ABOUT THIS EXERCISE =
From the records below, copy out each line that has the word "lines".

---------- DATA EXTRACTS

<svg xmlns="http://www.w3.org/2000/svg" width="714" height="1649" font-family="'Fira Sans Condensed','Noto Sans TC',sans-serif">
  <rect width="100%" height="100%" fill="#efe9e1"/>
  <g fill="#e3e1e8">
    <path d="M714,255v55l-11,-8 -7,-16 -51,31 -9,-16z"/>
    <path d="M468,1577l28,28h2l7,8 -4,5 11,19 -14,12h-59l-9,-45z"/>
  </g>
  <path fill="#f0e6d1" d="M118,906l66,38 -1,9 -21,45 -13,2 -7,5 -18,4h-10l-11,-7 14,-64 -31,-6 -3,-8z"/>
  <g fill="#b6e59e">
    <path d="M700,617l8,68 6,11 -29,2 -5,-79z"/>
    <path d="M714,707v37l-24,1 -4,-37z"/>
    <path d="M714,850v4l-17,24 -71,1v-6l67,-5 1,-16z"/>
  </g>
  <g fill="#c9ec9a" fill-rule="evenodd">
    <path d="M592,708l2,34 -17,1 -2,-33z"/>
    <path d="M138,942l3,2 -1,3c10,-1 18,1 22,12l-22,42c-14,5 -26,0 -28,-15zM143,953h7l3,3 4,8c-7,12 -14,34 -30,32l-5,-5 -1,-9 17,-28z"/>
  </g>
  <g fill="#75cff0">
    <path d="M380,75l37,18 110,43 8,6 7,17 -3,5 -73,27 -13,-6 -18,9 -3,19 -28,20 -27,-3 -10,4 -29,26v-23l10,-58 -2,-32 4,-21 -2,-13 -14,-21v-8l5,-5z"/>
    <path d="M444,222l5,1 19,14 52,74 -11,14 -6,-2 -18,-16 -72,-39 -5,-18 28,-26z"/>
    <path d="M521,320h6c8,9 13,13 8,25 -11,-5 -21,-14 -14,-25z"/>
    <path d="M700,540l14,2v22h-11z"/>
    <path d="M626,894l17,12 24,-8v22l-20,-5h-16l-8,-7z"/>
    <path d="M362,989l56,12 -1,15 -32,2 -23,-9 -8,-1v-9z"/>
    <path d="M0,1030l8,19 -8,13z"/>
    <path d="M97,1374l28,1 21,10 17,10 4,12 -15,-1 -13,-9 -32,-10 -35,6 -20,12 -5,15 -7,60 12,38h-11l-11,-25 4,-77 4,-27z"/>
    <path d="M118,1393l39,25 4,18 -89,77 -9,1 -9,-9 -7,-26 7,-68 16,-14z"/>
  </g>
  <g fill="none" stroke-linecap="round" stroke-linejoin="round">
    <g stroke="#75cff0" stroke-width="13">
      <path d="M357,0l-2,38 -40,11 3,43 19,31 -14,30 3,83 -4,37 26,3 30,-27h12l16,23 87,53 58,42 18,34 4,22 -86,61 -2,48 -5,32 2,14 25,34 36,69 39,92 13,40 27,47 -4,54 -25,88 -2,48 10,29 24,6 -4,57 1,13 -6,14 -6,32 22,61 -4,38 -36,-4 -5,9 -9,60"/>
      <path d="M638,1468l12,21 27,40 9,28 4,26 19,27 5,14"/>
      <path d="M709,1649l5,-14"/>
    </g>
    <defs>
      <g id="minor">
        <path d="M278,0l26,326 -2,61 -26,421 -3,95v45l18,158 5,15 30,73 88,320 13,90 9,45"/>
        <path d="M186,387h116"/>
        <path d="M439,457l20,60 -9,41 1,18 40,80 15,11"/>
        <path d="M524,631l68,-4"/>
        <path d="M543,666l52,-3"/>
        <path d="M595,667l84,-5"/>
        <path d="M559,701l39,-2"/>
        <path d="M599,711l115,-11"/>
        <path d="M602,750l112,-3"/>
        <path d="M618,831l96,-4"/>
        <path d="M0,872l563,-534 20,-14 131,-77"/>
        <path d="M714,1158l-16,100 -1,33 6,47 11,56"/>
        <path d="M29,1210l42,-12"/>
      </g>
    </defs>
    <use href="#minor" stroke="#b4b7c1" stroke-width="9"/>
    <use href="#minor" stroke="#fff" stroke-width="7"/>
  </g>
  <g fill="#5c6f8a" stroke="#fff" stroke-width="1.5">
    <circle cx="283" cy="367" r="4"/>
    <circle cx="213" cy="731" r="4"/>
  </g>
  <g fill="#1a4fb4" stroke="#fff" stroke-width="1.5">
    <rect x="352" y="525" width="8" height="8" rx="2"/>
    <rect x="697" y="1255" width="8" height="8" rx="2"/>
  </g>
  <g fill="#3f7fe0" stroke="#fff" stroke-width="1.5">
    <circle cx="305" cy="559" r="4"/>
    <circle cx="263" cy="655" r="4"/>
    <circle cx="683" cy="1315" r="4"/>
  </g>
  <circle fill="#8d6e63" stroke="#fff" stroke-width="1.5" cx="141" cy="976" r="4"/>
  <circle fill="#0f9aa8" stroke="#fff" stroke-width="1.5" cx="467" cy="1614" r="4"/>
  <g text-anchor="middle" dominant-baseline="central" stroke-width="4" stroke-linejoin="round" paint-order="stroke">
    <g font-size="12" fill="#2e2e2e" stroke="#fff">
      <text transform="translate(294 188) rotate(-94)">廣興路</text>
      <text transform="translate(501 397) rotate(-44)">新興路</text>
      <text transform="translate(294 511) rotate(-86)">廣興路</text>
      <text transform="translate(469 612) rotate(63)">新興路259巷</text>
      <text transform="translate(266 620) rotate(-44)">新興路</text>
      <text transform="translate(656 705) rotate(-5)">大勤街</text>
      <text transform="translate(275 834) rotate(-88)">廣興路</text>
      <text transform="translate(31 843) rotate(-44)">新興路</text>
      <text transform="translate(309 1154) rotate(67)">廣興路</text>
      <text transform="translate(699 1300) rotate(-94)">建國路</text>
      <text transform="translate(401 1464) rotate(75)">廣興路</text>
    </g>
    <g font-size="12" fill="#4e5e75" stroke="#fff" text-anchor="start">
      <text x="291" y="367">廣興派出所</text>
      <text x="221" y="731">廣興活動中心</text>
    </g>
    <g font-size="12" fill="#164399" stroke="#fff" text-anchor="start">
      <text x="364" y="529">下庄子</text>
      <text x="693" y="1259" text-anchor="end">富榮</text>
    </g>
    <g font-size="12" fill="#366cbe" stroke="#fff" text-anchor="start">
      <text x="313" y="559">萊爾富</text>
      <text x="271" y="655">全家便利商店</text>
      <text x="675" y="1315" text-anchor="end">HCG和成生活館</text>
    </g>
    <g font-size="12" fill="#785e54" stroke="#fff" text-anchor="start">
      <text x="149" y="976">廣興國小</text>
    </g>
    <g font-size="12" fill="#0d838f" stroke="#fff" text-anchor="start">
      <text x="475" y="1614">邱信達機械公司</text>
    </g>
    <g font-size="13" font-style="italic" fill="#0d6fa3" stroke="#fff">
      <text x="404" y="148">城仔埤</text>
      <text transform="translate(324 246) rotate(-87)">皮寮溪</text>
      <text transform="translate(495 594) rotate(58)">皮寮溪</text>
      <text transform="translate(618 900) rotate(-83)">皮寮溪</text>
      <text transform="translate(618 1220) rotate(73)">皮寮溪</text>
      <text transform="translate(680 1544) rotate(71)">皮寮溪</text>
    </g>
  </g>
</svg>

--------------------
---------- DATA EXTRACTS

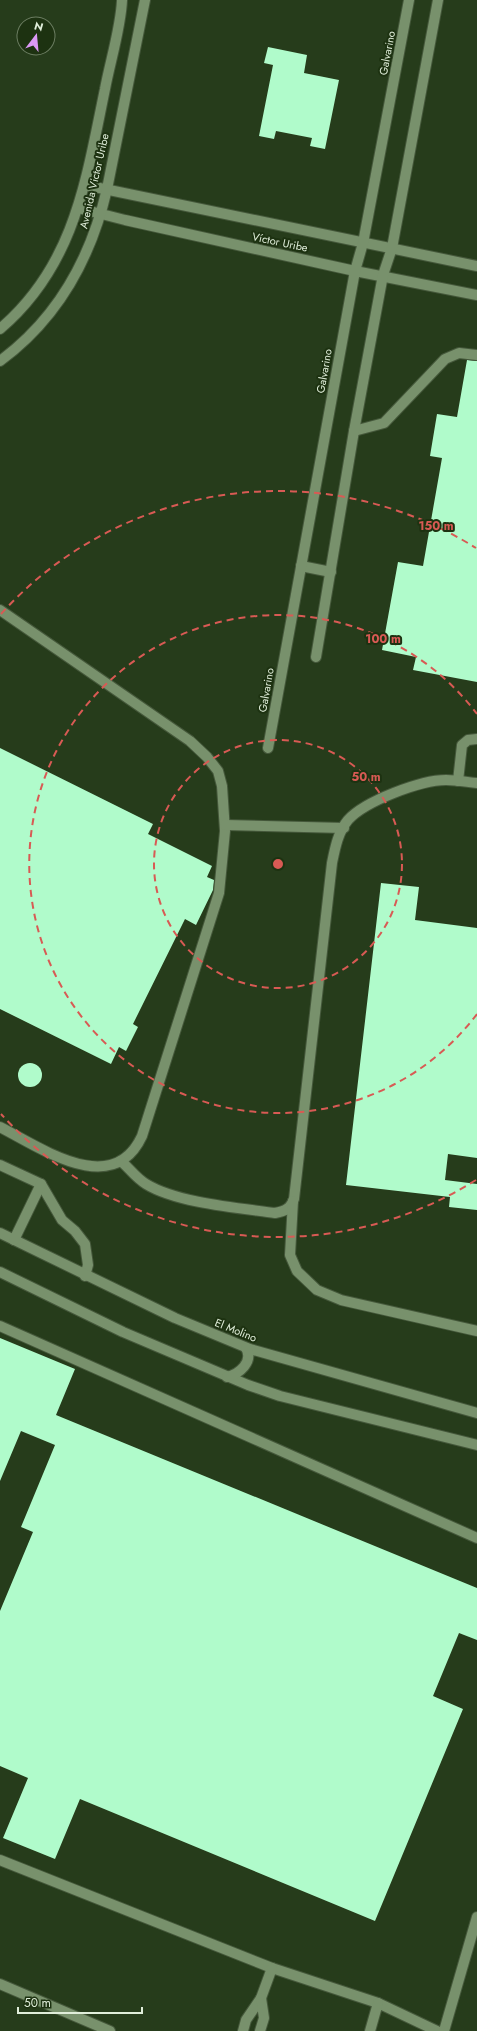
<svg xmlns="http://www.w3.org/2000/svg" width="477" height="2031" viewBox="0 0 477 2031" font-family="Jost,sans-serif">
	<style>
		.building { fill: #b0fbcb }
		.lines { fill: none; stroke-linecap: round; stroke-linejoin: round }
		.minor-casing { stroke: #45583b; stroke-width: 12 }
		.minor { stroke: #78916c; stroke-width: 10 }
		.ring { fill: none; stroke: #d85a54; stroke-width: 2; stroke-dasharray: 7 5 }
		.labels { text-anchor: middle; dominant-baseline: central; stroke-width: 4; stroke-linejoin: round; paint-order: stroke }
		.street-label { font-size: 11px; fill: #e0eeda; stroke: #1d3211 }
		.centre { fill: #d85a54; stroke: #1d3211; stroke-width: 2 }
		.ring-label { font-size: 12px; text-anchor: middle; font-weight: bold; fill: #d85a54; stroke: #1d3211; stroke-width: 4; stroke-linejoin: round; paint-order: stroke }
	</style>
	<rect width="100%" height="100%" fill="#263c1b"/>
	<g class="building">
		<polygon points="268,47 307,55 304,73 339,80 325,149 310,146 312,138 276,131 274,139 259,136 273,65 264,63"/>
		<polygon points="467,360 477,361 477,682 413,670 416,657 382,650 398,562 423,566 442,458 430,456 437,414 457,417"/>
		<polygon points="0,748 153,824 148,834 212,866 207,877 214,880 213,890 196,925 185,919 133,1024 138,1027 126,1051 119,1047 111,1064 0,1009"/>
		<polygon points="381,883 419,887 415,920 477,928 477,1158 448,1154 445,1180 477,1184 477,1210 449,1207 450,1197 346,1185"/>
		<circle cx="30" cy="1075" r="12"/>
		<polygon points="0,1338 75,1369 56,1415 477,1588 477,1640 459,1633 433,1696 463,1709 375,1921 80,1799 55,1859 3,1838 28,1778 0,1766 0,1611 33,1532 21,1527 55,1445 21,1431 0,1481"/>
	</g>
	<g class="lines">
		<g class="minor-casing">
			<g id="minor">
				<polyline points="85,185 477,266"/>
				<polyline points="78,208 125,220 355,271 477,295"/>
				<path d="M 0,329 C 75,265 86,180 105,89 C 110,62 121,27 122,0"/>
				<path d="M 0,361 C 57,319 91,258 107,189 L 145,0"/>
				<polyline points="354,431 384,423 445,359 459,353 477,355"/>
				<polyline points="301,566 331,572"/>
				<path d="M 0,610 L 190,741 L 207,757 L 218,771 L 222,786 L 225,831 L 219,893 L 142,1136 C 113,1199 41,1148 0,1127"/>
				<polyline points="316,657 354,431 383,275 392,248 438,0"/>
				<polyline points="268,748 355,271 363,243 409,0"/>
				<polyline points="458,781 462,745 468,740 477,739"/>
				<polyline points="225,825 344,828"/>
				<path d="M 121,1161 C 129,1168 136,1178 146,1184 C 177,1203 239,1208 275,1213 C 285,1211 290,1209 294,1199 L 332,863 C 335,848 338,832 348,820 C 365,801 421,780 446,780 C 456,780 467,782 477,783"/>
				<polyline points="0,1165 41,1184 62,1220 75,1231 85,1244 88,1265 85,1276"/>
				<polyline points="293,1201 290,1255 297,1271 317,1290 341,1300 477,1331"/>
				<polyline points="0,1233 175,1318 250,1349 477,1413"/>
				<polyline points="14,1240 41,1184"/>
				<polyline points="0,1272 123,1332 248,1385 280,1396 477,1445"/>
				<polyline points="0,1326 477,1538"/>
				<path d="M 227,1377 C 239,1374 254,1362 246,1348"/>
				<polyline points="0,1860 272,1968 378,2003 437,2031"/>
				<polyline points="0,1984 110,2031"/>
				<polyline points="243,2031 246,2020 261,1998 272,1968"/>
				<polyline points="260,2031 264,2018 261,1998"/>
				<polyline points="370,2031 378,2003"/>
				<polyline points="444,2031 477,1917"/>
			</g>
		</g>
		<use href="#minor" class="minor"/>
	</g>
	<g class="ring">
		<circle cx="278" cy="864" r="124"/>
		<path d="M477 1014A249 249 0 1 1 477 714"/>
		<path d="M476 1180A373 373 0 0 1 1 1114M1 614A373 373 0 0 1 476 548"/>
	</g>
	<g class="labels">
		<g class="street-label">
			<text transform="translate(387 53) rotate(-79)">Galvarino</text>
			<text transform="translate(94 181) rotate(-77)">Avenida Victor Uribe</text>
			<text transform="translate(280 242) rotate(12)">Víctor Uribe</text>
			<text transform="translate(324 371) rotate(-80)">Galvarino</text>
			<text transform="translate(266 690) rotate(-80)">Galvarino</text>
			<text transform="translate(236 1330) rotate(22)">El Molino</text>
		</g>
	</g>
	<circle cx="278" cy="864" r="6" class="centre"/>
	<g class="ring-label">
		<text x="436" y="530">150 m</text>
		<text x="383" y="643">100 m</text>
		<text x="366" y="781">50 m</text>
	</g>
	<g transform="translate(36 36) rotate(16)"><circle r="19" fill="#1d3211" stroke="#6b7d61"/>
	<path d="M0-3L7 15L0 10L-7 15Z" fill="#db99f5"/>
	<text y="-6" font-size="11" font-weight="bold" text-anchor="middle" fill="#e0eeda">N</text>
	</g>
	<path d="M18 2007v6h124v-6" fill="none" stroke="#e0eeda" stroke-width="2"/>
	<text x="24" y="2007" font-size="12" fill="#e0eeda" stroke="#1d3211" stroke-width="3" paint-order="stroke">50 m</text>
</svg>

--------------------
---------- DATA EXTRACTS

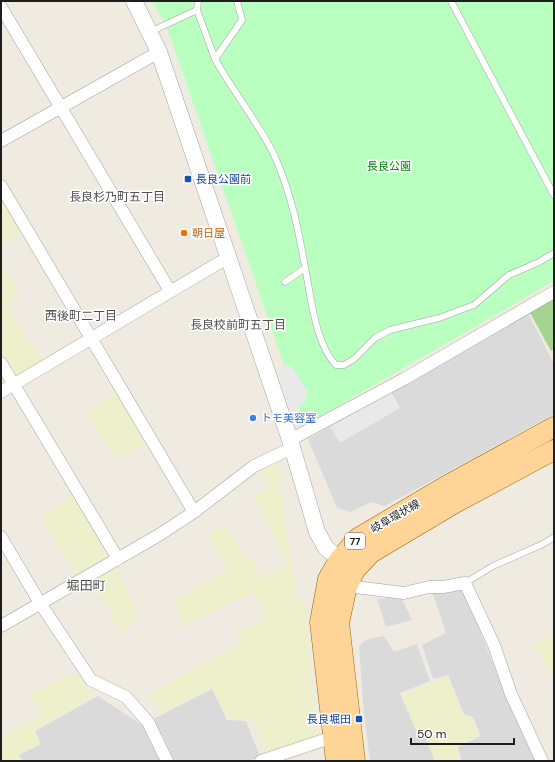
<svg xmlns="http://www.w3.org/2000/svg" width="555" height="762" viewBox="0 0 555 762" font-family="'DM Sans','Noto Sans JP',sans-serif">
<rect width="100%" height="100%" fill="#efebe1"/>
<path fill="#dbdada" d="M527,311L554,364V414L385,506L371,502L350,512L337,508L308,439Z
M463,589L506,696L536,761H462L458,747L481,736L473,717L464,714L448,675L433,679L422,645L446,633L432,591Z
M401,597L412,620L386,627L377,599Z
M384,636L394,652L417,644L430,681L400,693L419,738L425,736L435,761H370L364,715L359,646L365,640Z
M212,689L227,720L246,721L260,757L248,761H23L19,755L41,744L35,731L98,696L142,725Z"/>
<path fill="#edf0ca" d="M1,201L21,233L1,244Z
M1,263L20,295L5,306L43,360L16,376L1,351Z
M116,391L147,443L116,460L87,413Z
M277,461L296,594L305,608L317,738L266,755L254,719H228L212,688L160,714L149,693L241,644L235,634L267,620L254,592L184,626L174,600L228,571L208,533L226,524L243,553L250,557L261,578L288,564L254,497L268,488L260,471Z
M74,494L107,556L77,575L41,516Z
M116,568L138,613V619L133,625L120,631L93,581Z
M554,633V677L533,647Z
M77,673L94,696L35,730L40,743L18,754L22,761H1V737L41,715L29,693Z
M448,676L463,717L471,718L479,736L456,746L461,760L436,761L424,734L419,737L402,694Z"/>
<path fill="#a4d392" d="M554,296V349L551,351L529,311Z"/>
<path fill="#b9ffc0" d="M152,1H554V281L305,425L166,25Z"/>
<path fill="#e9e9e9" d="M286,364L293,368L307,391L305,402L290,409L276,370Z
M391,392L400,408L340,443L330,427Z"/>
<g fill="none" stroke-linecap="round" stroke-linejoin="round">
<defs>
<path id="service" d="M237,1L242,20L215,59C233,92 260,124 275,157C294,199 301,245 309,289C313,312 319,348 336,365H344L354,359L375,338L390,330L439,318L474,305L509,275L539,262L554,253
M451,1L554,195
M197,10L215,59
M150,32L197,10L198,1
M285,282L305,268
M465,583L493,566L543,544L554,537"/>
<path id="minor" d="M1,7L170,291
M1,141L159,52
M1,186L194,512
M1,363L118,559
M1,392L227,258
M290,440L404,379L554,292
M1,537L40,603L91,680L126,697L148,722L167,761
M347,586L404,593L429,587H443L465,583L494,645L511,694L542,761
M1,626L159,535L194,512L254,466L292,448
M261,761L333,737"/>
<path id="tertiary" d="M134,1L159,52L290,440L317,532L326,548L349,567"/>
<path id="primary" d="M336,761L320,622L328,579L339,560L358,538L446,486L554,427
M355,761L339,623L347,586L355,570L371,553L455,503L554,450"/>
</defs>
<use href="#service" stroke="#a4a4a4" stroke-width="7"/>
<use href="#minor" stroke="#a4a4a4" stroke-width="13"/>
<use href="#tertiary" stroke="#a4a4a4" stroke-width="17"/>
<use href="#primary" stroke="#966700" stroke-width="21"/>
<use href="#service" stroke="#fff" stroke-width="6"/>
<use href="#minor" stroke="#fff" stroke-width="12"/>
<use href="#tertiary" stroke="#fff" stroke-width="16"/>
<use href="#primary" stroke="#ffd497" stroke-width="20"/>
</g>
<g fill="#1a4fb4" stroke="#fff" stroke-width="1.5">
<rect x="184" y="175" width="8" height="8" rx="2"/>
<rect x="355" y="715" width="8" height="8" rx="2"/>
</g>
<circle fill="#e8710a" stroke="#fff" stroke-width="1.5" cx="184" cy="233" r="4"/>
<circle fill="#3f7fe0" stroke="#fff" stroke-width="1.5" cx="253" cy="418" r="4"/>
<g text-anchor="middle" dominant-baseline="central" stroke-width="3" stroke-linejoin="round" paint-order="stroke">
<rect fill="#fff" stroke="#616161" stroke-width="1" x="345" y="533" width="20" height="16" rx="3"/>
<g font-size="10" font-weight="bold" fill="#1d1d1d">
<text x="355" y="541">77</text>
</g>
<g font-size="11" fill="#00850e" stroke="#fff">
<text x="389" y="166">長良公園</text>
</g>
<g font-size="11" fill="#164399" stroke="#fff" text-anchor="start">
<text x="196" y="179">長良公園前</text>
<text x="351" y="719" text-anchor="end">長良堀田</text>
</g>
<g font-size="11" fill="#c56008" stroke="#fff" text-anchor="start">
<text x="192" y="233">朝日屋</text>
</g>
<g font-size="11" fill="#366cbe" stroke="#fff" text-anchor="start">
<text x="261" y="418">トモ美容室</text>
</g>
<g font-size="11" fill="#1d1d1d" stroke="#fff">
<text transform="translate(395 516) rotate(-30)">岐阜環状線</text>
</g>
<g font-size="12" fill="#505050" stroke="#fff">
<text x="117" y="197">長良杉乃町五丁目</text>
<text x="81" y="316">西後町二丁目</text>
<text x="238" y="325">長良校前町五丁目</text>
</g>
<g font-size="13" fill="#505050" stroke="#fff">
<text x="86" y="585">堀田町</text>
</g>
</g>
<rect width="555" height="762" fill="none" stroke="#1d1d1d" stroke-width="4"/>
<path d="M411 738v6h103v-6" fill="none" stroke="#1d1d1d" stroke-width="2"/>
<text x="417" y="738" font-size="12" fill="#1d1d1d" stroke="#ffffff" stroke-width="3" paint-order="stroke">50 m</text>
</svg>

--------------------

OUTPUT OF THE EXERCISE =
		.lines { fill: none; stroke-linecap: round; stroke-linejoin: round }
	<g class="lines">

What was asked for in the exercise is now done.